◆ TESTO IN ESAME:
****************************************

Foreste commestibili e il metodo del non fare
#38 | La storia di Onorio Belussi e del paradiso terrestre di Adro
Ho incontrato Onorio Belussi in una gelida mattina di gennaio ad Adro, piccolo paese della Franciacorta, regione della Lombardia nota in tutto il mondo per le suggestive colline ricoperte di vigneti. La sua storia mi ha reso un pò più attenta a non rubricare troppo in fretta un paesaggio come “naturale” e più sensibile ai codici necessari per valutarne la vera bellezza.
Abbiamo parlato di Food Forest, agricoltura del “non fare”, paradisi terrestri, stili di vita orientati a stare bene e le rivoluzioni che servono per realizzarli davvero. Oltre ad altre cose che vi racconto qui.



Onorio ha 82 anni e nel 1989 ha dato vita a quella che oggi è conosciuta come la prima Food Forest italiana, o paradiso terrestre, come preferisce lui.
Nato nel 1942 in una famiglia contadina, nella casa più antica del comune di Adro, crescendo si accorge che il mondo contadino sta scomparendo e decide di abbandonare i campi per cercare lavoro altrove.
Finché nel 1987, tra gli scaffali di un ufficio della cooperativa di sementi per cui lavorava, trova il libro che avrebbe cambiato la traiettoria della sua vita. Era “La rivoluzione del Filo di Paglia” di Masanobu Fukuoka (1913-2008), agricoltore e filosofo giapponese, ideatore di un metodo di agricoltura in grado di invertire la spinta degenerativa della coltivazione moderna. Tra le pagine di Fukuoka, Onorio capisce che la fatica che l’aveva indotto ad abbandonare la terra era evitabile e che, instaurando un rapporto di collaborazione con la Natura, si potevano ottenere più produzioni con minor fatica e costi.
Nel 1989, a quasi cinquant'anni, Onorio compra ad Adro 3.000 mq di terreno agricolo coltivato in modo tradizionale e inizia a coltivarlo col metodo naturale del "non fare", per dimostrare con i fatti che Fukuoka ha ragione.
La Foresta Commestibile di Adro


Il paradiso terrestre di Onorio spicca nel paesaggio di Adro come un ciuffo ribelle in un territorio addomesticato. Un fazzoletto selvaggio con alberi e piante belli da vedere e buoni da mangiare, che convivono con piante e piccoli animali selvatici. Un tripudio di colori, sapori e biodiversità che contrasta con l’ordine asettico e artificiale dei chilometri di viti che lo circondano, che ora mi appaiono come soldati costretti in ranghi nudi, composti e ripetitivi.

****************************************

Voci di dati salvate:
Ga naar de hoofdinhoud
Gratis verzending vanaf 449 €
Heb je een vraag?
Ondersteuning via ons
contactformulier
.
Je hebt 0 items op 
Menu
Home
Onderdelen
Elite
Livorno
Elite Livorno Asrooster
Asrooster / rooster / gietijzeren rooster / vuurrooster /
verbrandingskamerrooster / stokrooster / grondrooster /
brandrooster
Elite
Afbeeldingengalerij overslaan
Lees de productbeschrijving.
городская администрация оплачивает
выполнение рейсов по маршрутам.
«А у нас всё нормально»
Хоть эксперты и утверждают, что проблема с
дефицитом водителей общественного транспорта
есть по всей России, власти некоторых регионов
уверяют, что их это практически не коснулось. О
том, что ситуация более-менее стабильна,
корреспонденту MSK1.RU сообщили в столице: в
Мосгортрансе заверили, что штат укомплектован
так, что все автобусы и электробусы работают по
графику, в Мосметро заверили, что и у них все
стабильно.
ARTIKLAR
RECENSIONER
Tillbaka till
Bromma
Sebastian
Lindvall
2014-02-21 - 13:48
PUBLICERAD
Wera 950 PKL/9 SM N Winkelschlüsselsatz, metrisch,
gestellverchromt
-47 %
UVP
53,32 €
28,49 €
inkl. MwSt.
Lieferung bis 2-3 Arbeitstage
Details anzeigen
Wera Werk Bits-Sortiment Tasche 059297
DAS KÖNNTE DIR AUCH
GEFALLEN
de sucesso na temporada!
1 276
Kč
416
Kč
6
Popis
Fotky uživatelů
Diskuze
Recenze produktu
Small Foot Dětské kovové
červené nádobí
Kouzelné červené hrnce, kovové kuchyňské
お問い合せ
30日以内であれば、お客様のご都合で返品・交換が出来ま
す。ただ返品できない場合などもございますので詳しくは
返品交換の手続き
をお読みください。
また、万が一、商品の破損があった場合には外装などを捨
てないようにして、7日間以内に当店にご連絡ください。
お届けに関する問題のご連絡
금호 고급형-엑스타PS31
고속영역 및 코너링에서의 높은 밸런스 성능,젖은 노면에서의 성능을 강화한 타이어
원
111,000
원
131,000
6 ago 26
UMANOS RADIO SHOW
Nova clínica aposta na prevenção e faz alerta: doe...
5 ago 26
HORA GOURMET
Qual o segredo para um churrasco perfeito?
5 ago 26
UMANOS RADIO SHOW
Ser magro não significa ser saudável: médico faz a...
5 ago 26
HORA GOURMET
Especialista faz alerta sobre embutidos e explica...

****************************************

◆ ESERCIZI DA SVOLGERE:
• 1. Ricopia parola per parola il passo del testo sulla foresta commestibile di Adro da "Foreste commestibili e" fino a "come preferisce lui." compreso.
• 2. Nel testo sulla foresta commestibile di Adro, quanti metri quadrati di terreno agricolo compra Onorio nel 1989?

◆ LE TUE RISPOSTE:
• 1.
Foreste commestibili e il metodo del non fare
#38 | La storia di Onorio Belussi e del paradiso terrestre di Adro
Ho incontrato Onorio Belussi in una gelida mattina di gennaio ad Adro, piccolo paese della Franciacorta, regione della Lombardia nota in tutto il mondo per le suggestive colline ricoperte di vigneti. La sua storia mi ha reso un pò più attenta a non rubricare troppo in fretta un paesaggio come “naturale” e più sensibile ai codici necessari per valutarne la vera bellezza.
Abbiamo parlato di Food Forest, agricoltura del “non fare”, paradisi terrestri, stili di vita orientati a stare bene e le rivoluzioni che servono per realizzarli davvero. Oltre ad altre cose che vi racconto qui.



Onorio ha 82 anni e nel 1989 ha dato vita a quella che oggi è conosciuta come la prima Food Forest italiana, o paradiso terrestre, come preferisce lui.

• 2. Ne compra 3.000 mq.